As the sun shone down on the neatly paved path of St Salvator’s Quad, students and members of the wider St Andrews community slowly filtered in the doors, the light blue and white UNICEF banner gently waying in the wind.
The UNICEF panel discussion and symposium over the weekend focused on migration and its effects on physical and mental health, focusing on issues ranging from female genital mutilation to mental health issues in Syrian refugees.
Ann-Marie Wilson, the founder of “28 Too Many,” an organisation that seeks to break the cycle of female genital mutilation (FGM), began the day. Her organisation seeks to eradicate FGM at the source as they work in collaboration with a series of African countries. She said that, at its heart, “FGM is a human rights issue” and concluded with a series of helpful action points to stem the practice and emphasised that stopping it is ultimately up to “Africa to fix African problems.”
The focus of the talks moved onto the mental health effects of Syrian refugees in Turkey, given by Dr Tamer Aker.
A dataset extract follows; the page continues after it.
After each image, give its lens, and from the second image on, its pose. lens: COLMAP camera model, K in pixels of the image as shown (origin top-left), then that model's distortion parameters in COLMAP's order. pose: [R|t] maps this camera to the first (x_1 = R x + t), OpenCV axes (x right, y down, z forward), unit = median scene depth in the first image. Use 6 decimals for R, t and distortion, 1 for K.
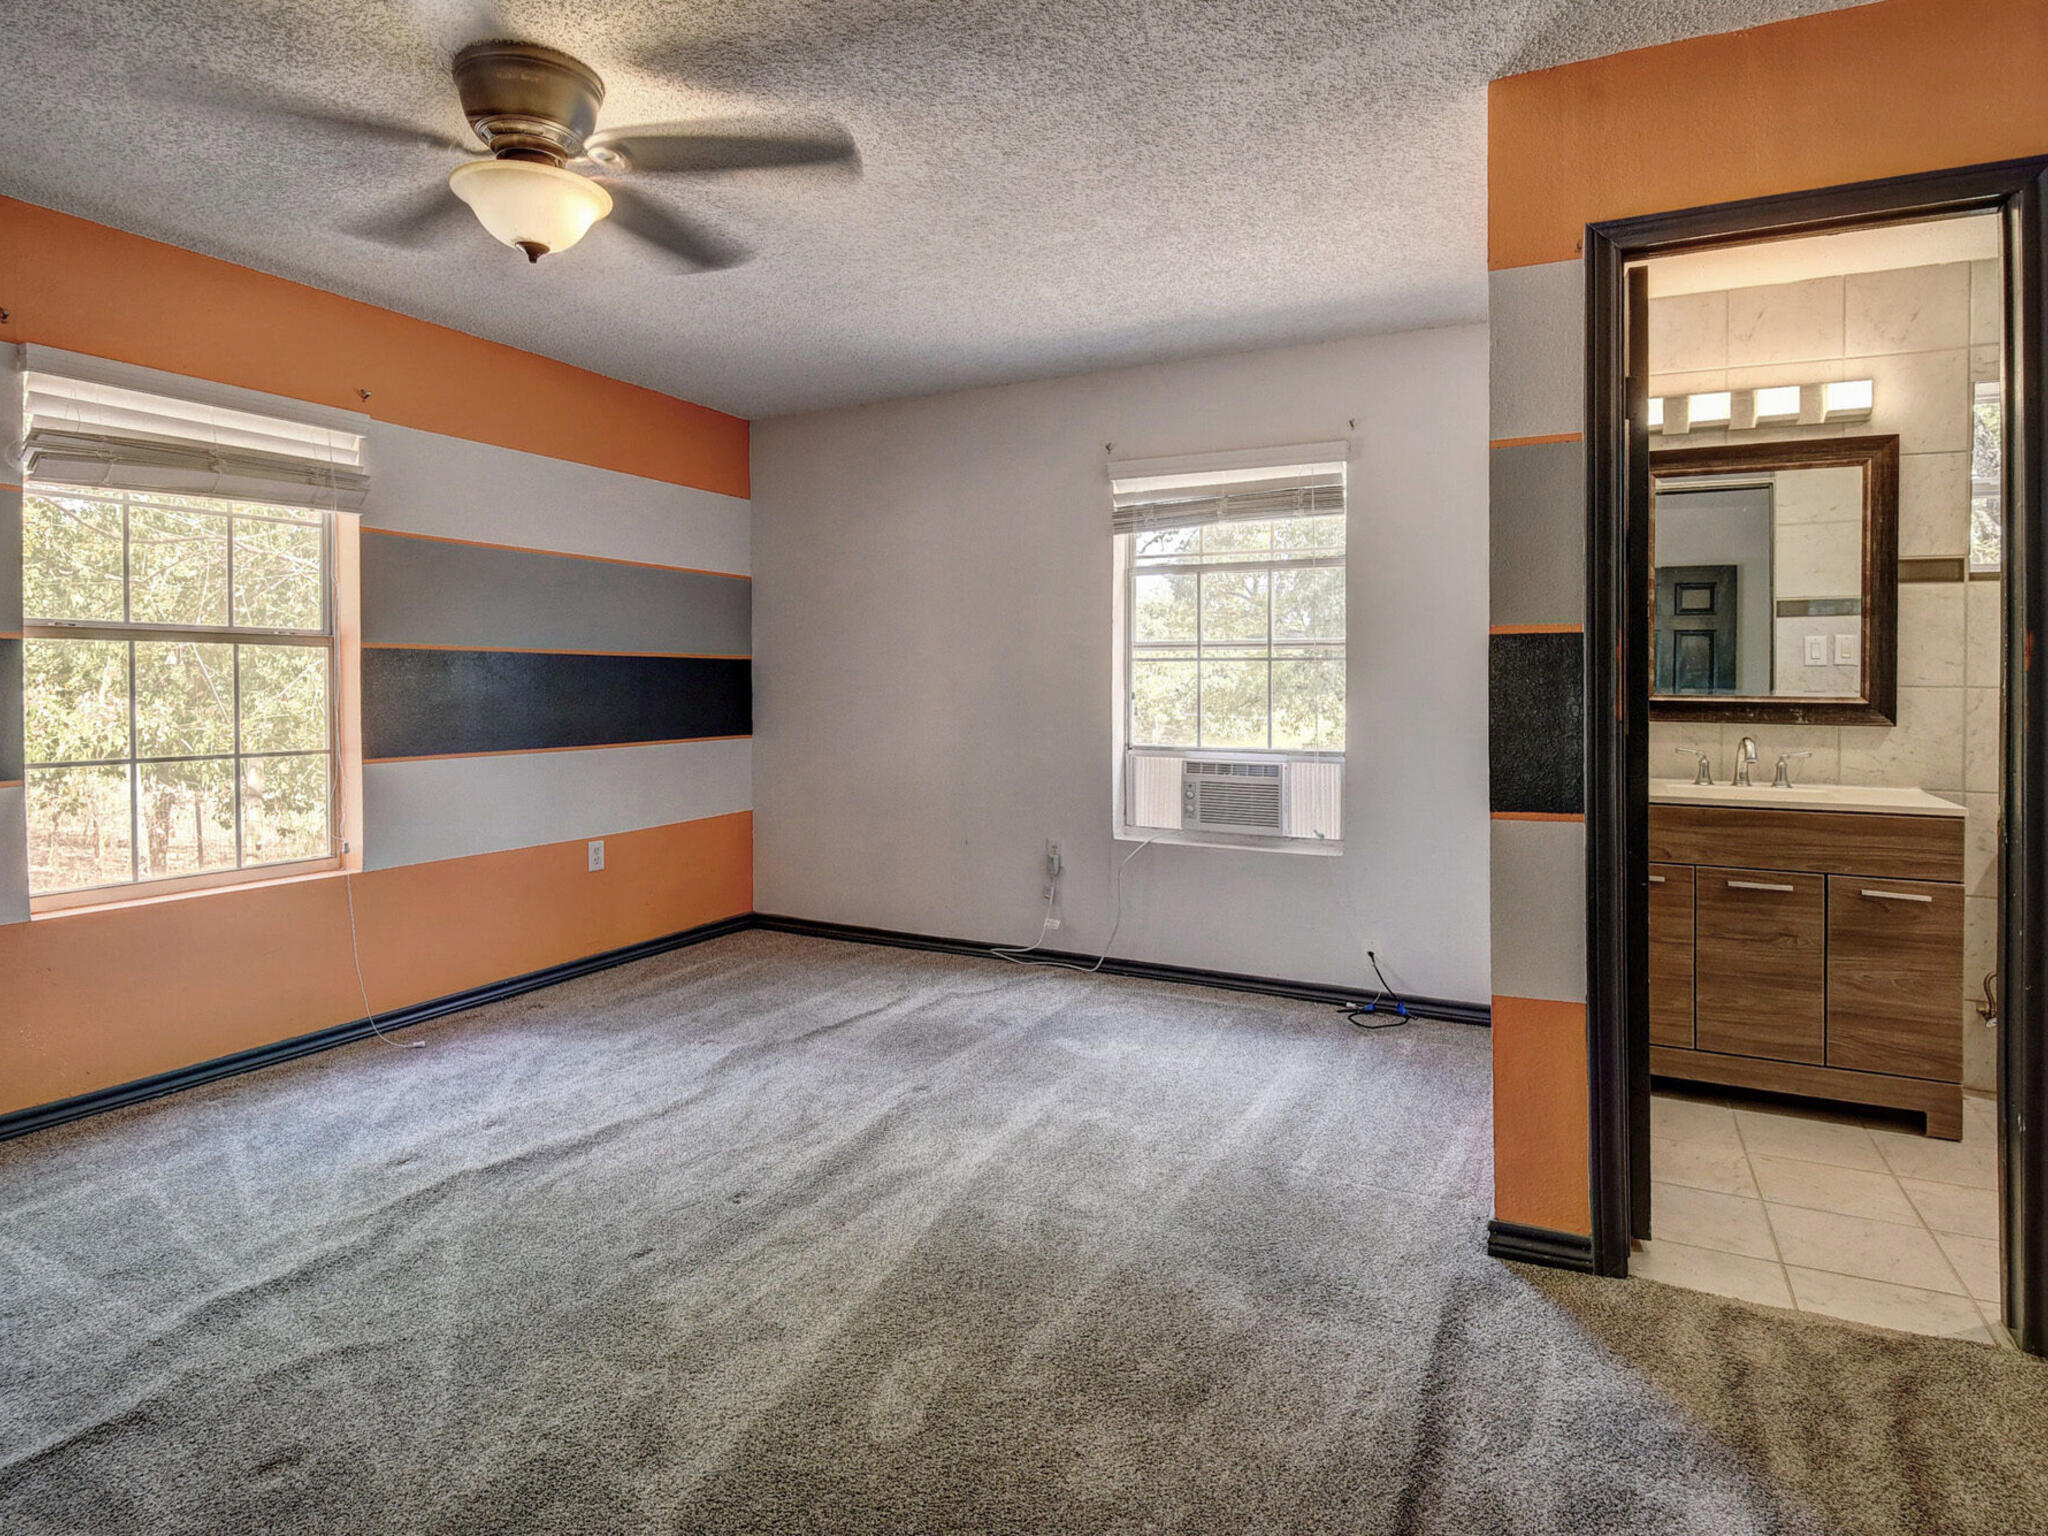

Mental health is not often addressed in the main discourse of refugees. A psychiatrist from Turkey, Tamer observed that, “psycho-social work needs to be different for every population and wave,” since the refugee population is so diverse. He advocated an integrated approach that enlists the help of the community and centred around capacity building, which includes looking for short and long term interventions to help heal the Syrian refugees. After a series of questions, he defended his optimistic attitude that Syrian and Turkish culture could integrate, and the people could happily learn from one another.
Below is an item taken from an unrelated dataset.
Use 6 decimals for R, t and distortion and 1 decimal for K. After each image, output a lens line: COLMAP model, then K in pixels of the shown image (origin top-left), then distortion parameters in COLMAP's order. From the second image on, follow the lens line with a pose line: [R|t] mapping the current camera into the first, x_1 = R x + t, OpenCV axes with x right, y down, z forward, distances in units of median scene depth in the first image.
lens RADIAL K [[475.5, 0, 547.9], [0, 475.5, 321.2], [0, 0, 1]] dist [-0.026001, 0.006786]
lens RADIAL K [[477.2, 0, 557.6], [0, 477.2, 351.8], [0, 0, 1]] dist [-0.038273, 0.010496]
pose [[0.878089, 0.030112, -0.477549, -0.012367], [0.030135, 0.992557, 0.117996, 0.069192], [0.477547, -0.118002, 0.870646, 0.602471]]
The symposium continued with Bharti Patel, the CEO of ECPAT UK, who told a harrowing story of child trafficking around the world, and more alarmingly in the United Kingdom. She began with a disturbing tale about a young girl named “Anita” who had been sold into domestic servitude by her mother, moved to the Middle East, and then was transported to the United Kingdom. Even after treatment, the girl still suffers from post-traumatic stress and is depressed. Bharti discussed at length the psycho-social impact trafficking has on these children, including physical harm, lack of trust in adults, depression, etc., but she offered many solutions and recommendations to help heal the victims. She concluded, “we must stop the child from being abused in the first instance.”
The day ended with a visual presentation from Mirella Alexou, who spent time with refugees off the coast of Lesvos as a member of the Emergency Response Centre International (ERCI). She briefed the audience about the perilous journey that refugees have had to weather from Syria and other African countries across the Mediterranean and into Europe. She outlined the action plan of the organisation, in which it seeks to make the refugees safe and then provide them, especially youth, with education so that they can make a better start in their new country. Gazing on the audience, she left them with the call to “be less passive and more active” and do something about the problems in the world.
Much of the content of these talks conveyed information about the problems refugees and other types of migrants face, its impact, the solution, and the challenges that lay ahead. While the subject matter is disturbing and quite sad, all the speakers concluded their talks with a message of hope and the ability of a single person to initiate change.